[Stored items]
┄┄┄┄┄┄
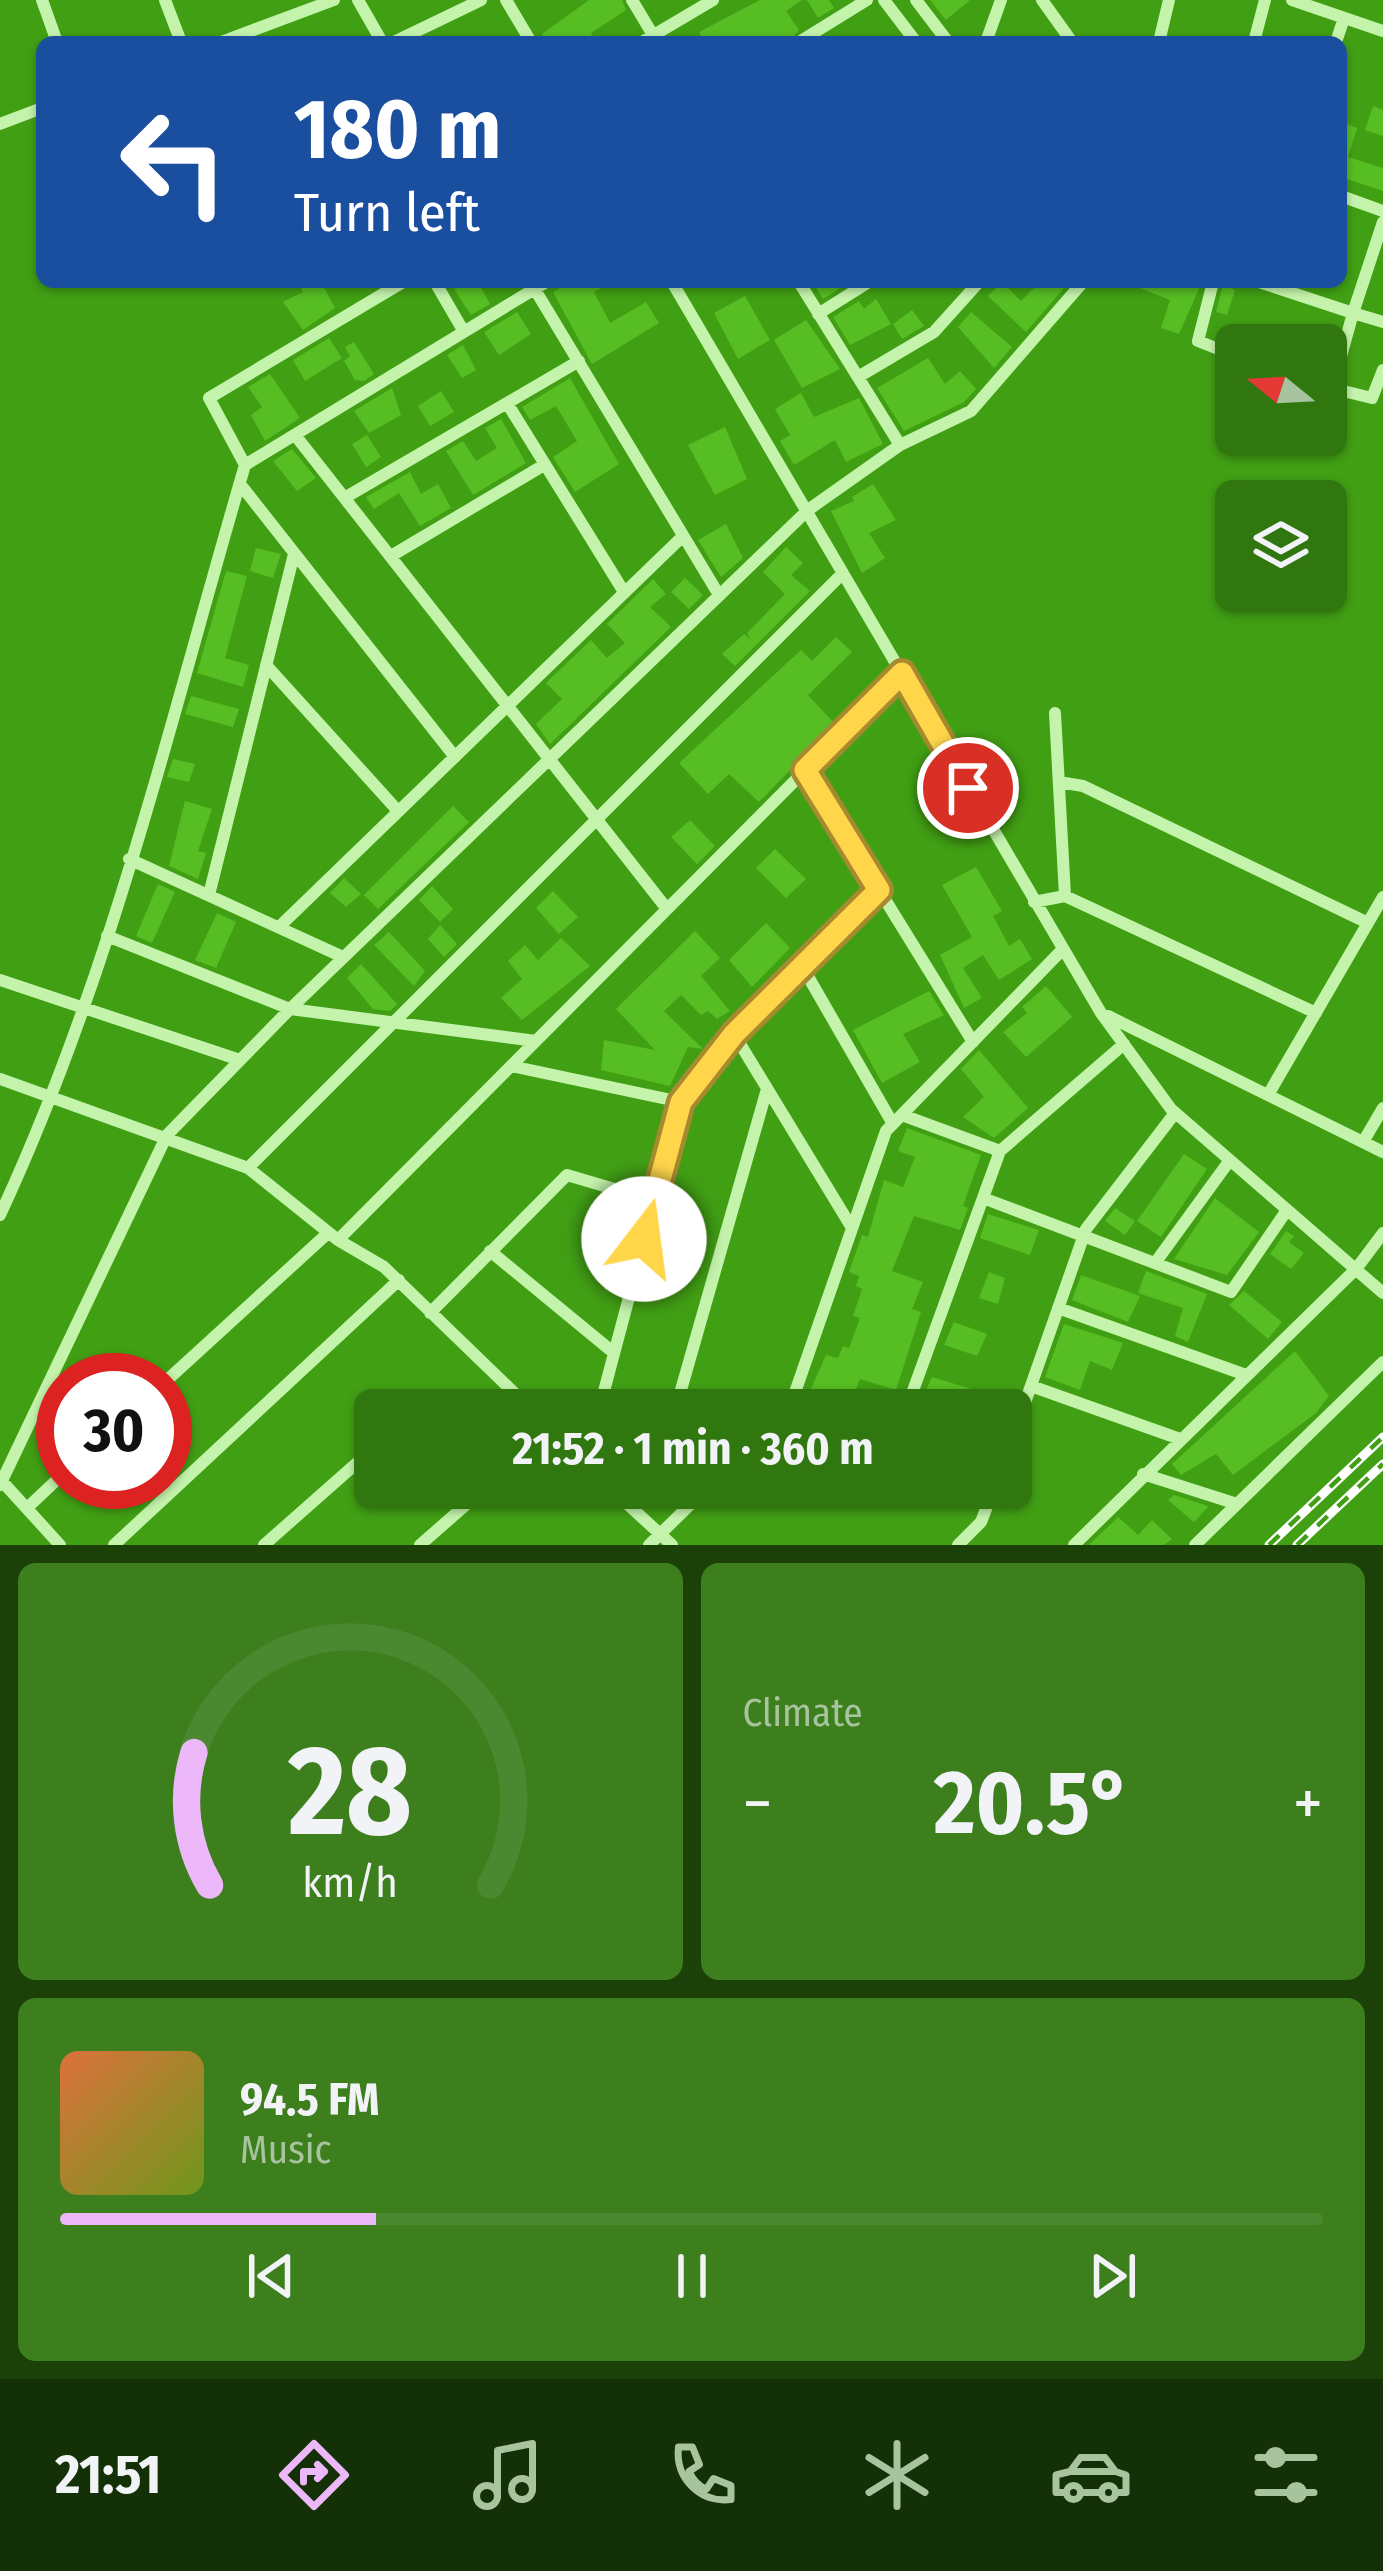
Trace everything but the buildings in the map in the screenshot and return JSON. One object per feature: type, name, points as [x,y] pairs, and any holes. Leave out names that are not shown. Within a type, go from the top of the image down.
[{"type":"street","points":[[42,0],[55,36]]},
{"type":"street","points":[[165,0],[179,36]]},
{"type":"street","points":[[237,36],[334,0]]},
{"type":"street","points":[[358,0],[379,36]]},
{"type":"street","points":[[406,36],[481,0]]},
{"type":"street","points":[[506,0],[527,36]]},
{"type":"street","points":[[632,0],[649,36]]},
{"type":"street","points":[[657,36],[713,0]]},
{"type":"street","points":[[809,36],[867,0]]},
{"type":"street","points":[[884,0],[911,36]]},
{"type":"street","points":[[916,0],[944,36]]},
{"type":"street","points":[[988,36],[1001,0]]},
{"type":"street","points":[[1042,0],[1068,36]]},
{"type":"street","points":[[1160,36],[1169,0]]},
{"type":"street","points":[[1256,36],[1265,0]]},
{"type":"street","points":[[1292,0],[1383,31]]},
{"type":"street","points":[[1338,36],[1344,18]]},
{"type":"street","points":[[0,124],[36,110]]},
{"type":"street","points":[[1347,198],[1383,211]]},
{"type":"street","points":[[1347,332],[1383,222]]},
{"type":"street","points":[[0,1215],[55,1097],[86,1008],[245,465],[209,398],[393,288]]},
{"type":"street","points":[[438,288],[464,332]]},
{"type":"street","points":[[245,465],[531,288]]},
{"type":"street","points":[[539,288],[719,595]]},
{"type":"street","points":[[676,288],[1101,1013],[1175,1113],[1383,1293]]},
{"type":"street","points":[[803,288],[900,445]]},
{"type":"street","points":[[818,314],[859,288]]},
{"type":"street","points":[[858,377],[934,332],[974,288]]},
{"type":"street","points":[[60,1545],[1,1481],[167,1135],[344,957],[808,510],[900,445],[971,411],[1078,288]]},
{"type":"street","points":[[1211,288],[1198,341],[1215,348]]},
{"type":"street","points":[[1277,288],[1383,322]]},
{"type":"street","points":[[346,497],[579,361]]},
{"type":"street","points":[[1347,392],[1372,398],[1383,370]]},
{"type":"street","points":[[507,403],[624,592]]},
{"type":"street","points":[[295,435],[510,703],[667,909]]},
{"type":"street","points":[[391,556],[544,465]]},
{"type":"street","points":[[240,484],[454,757]]},
{"type":"street","points":[[279,927],[682,537]]},
{"type":"street","points":[[209,895],[294,554]]},
{"type":"street","points":[[248,1168],[843,573]]},
{"type":"street","points":[[266,664],[398,812]]},
{"type":"street","points":[[192,1359],[333,1237],[511,1066],[902,673]]},
{"type":"street","points":[[1055,713],[1065,896]]},
{"type":"street","points":[[805,770],[973,1042]]},
{"type":"street","points":[[1059,782],[1083,786],[1368,923]]},
{"type":"street","points":[[130,859],[344,957]]},
{"type":"street","points":[[605,1389],[681,1102],[734,1034],[879,890]]},
{"type":"street","points":[[1034,902],[1065,896],[1316,1013]]},
{"type":"street","points":[[1268,1095],[1383,897]]},
{"type":"street","points":[[107,936],[290,1010],[536,1041]]},
{"type":"street","points":[[793,1389],[897,1119],[1062,950]]},
{"type":"street","points":[[802,966],[897,1119],[1000,1151]]},
{"type":"street","points":[[0,980],[240,1060]]},
{"type":"street","points":[[1101,1013],[1383,1152]]},
{"type":"street","points":[[734,1034],[852,1228]]},
{"type":"street","points":[[914,1389],[1000,1151],[1124,1044]]},
{"type":"street","points":[[511,1066],[681,1102]]},
{"type":"street","points":[[0,1079],[167,1135],[248,1168],[333,1237],[399,1280],[510,1389]]},
{"type":"street","points":[[681,1389],[767,1089]]},
{"type":"street","points":[[1363,1142],[1383,1108]]},
{"type":"street","points":[[1029,1389],[1084,1236],[1175,1113]]},
{"type":"street","points":[[1155,1263],[1231,1160]]},
{"type":"street","points":[[430,1313],[567,1175],[655,1201]]},
{"type":"street","points":[[983,1198],[1231,1292],[1288,1210]]},
{"type":"street","points":[[1074,1545],[1356,1269],[1383,1233]]},
{"type":"street","points":[[490,1251],[614,1353]]},
{"type":"street","points":[[113,1545],[399,1280]]},
{"type":"street","points":[[1058,1309],[1246,1375]]},
{"type":"street","points":[[1195,1545],[1383,1361]]},
{"type":"street","points":[[1030,1386],[1180,1439]]},
{"type":"street","points":[[264,1545],[354,1466]]},
{"type":"street","points":[[1144,1474],[1237,1504]]},
{"type":"street","points":[[26,1508],[36,1499]]},
{"type":"street","points":[[420,1545],[461,1509]]},
{"type":"street","points":[[629,1509],[660,1542],[688,1509]]},
{"type":"street","points":[[958,1545],[981,1522],[986,1509]]},
{"type":"railway","points":[[1269,1545],[1383,1437]]},
{"type":"railway","points":[[1297,1545],[1383,1464]]},
{"type":"route","points":[[644,1239],[681,1102],[734,1034],[879,890],[805,770],[902,673],[968,788]]}]
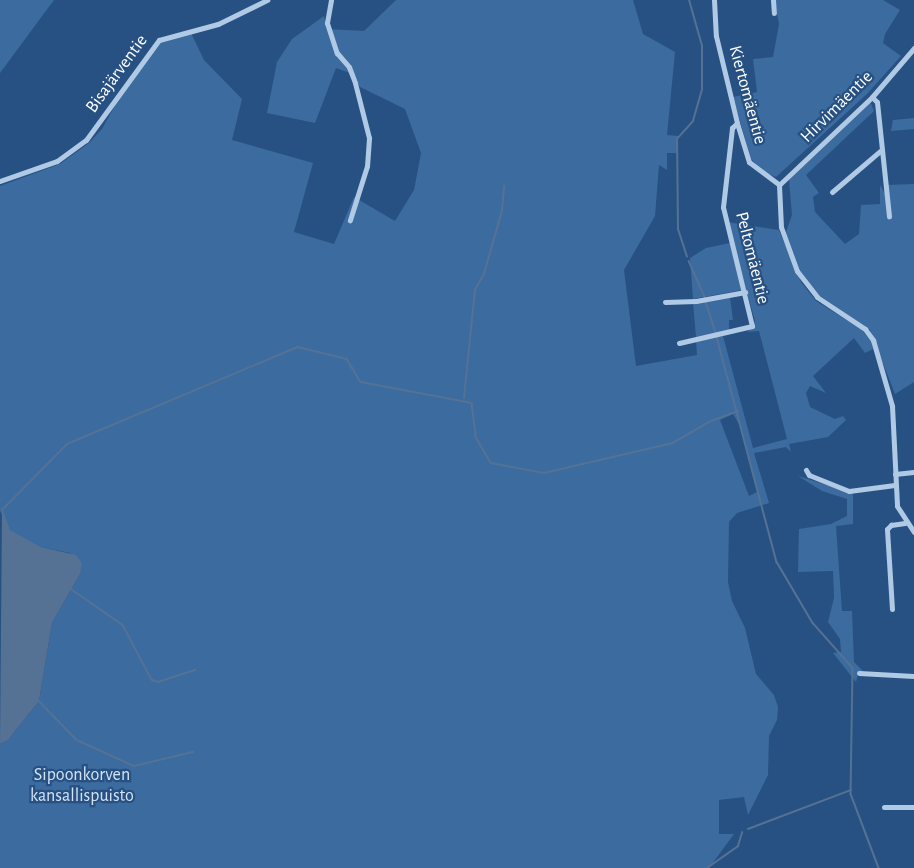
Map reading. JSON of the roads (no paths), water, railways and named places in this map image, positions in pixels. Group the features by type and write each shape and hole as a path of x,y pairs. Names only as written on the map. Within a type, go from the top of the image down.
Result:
{"street":[{"name":"Bisajärventie","path":"0,181 57,161 86,140 159,40 218,24 267,0"},
{"path":"331,0 327,23 337,52 355,83 369,138 367,166 350,220"},
{"name":"Kiertomäentie","path":"714,0 716,36 749,162 779,185"},
{"path":"773,0 774,13"},
{"name":"Hirvimäentie","path":"779,185 872,97 914,48"},
{"path":"872,97 877,102 880,151 889,216"},
{"name":"Peltomäentie","path":"679,343 748,330 753,321 723,207 732,128 737,123"},
{"path":"832,192 880,151"},
{"path":"779,185 781,227 802,281 817,297 865,329 873,340 892,406 897,506 904,523 914,531"},
{"path":"665,302 696,301 744,292"},
{"path":"806,470 809,475 849,491 895,485"},
{"path":"895,474 914,472"},
{"path":"892,609 887,530 891,525 904,523"},
{"path":"859,673 914,676"},
{"path":"884,807 914,807"}],"waterway":[{"path":"687,257 678,229 677,139 693,121 702,89 702,46 689,0"},
{"path":"464,398 475,290 484,274 502,211 504,186"},
{"path":"689,261 705,297"},
{"path":"706,302 716,332"},
{"path":"717,337 777,562 813,623 853,668 851,794 879,868"},
{"path":"2,510 67,444 298,347 347,359 361,382 472,403 476,437 491,463 544,473 673,443 711,421 738,411"},
{"path":"71,589 123,625 152,680 158,682 195,670"},
{"path":"39,701 77,740 134,766 193,752"},
{"path":"748,829 851,790"},
{"path":"707,868 738,846 742,833"}],"park label":[{"name":"Sipoonkorven kansallispuisto","path":"82,786"}]}
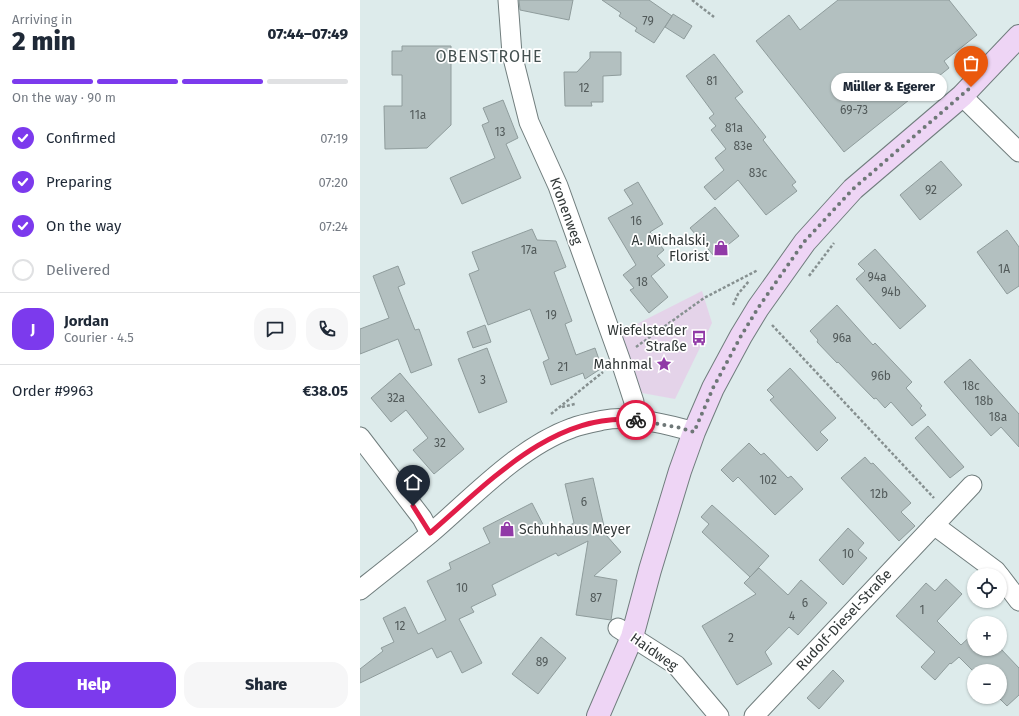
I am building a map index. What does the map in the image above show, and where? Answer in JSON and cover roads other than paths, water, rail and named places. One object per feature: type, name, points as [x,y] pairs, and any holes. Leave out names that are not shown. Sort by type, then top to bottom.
[{"type":"main road","points":[[598,716],[625,632],[654,556],[680,471],[694,432],[713,388],[758,308],[804,242],[853,189],[962,96],[1019,36]]},
{"type":"street","name":"Kronenweg","points":[[508,0],[512,54],[529,122],[558,186],[620,359],[634,402],[634,420]]},
{"type":"street","points":[[962,96],[1019,152]]},
{"type":"street","points":[[360,590],[430,533],[500,472],[539,444],[572,428],[606,420],[634,420],[681,428],[694,432]]},
{"type":"street","points":[[360,437],[422,518],[430,533]]},
{"type":"street","name":"Rudolf-Diesel-Straße","points":[[754,716],[972,485]]},
{"type":"street","points":[[940,518],[993,568]]},
{"type":"street","points":[[1007,585],[1019,601]]},
{"type":"street","name":"Haidweg","points":[[625,632],[676,665],[719,716]]},
{"type":"place","name":"Müller & Egerer","points":[[971,87]]},
{"type":"place","name":"A. Michalski, Florist","points":[[721,248]]},
{"type":"place","name":"Wiefelsteder Straße","points":[[699,338]]},
{"type":"place","name":"Mahnmal","points":[[664,364]]},
{"type":"place","name":"Schuhhaus Meyer","points":[[507,529]]},
{"type":"district","name":"OBENSTROHE","points":[[489,56]]}]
┄┄┄┄┄┄
Within the records, filter for lines that contain the word "JSON" and show each one.

- **ANSWER TO THIS PROBLEM**
Trace everything but the buildings in the map in the screenshot and return JSON. One object per feature: type, name, points as [x,y] pairs, and any holes. Leave out names that are not shown. Within a type, go from the top of the image down.
Map reading. JSON of the roads (no paths), water, railways and named places in this map image, positions in pixels. Group the features by type and write each shape and hole as a path of x,y pairs. Names only as written on the map. Within a type, go from the top of the image down.
I am building a map index. What does the map in the image above show, and where? Answer in JSON and cover roads other than paths, water, rail and named places. One object per feature: type, name, points as [x,y] pairs, and any holes. Leave out names that are not shown. Sort by type, then top to bottom.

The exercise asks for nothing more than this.